### Supplied information

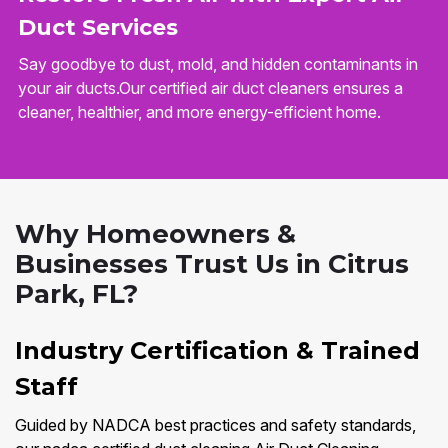
Duct Services
Say goodbye to dust, mold, and hidden contaminants in
your air ducts.Our certified air duct cleaners ensures a
cleaner, healthier, and more energy-efficient home.
Why Homeowners &
Businesses Trust Us in Citrus
Park, FL?
Industry Certification & Trained
Staff
Guided by NADCA best practices and safety standards,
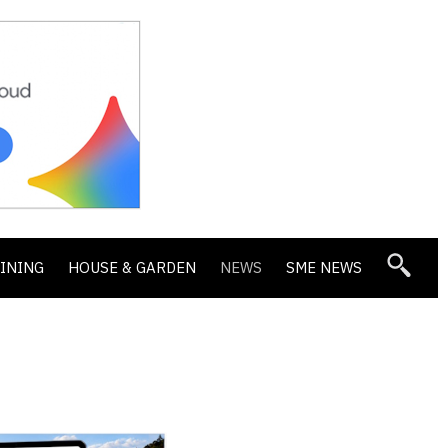
DINING
HOUSE & GARDEN
NEWS
SME NEWS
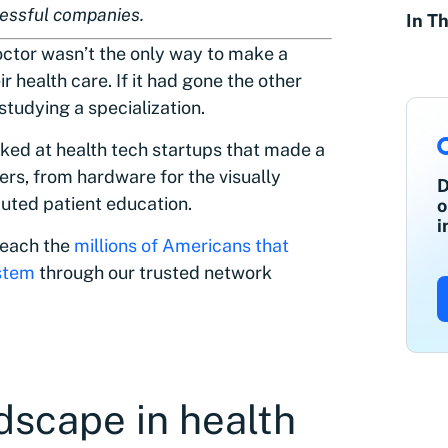
cessful companies.
In Th
doctor wasn’t the only way to make a
r health care. If it had gone the other
 studying a specialization.
rked at health tech startups that made a
rs, from hardware for the visually
D
buted patient education.
o
i
 reach the
millions of Americans that
ystem
through our trusted network
dscape in health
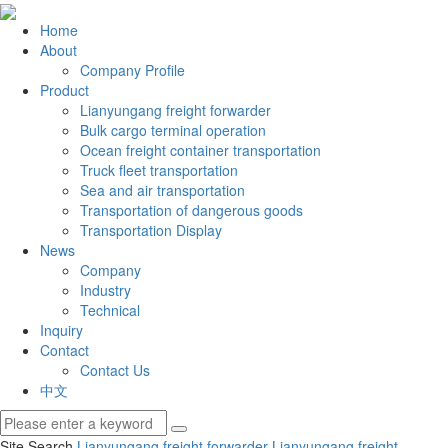
Home
About
Company Profile
Product
Lianyungang freight forwarder
Bulk cargo terminal operation
Ocean freight container transportation
Truck fleet transportation
Sea and air transportation
Transportation of dangerous goods
Transportation Display
News
Company
Industry
Technical
Inquiry
Contact
Contact Us
中文
Site Search
Lianyungang freight forwarder
Lianyungang freight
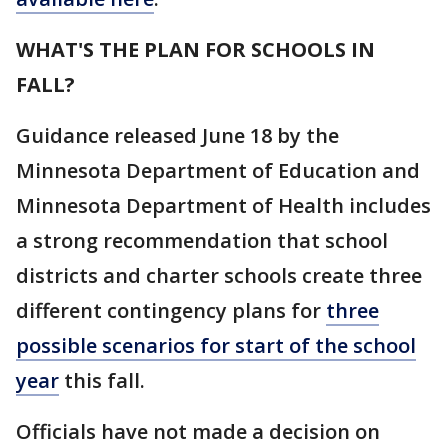
WHAT'S THE PLAN FOR SCHOOLS IN
FALL?
Guidance released June 18 by the
Minnesota Department of Education and
Minnesota Department of Health includes
a strong recommendation that school
districts and charter schools create three
different contingency plans for
three
possible scenarios for start of the school
year
this fall.
Officials have not made a decision on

######

Exercise details: Report every line of the listing that contains the word "freight", treating uppercase and lowercase as different.

Response for this exercise:
Lianyungang freight forwarder
Ocean freight container transportation
Lianyungang freight forwarder
Lianyungang freight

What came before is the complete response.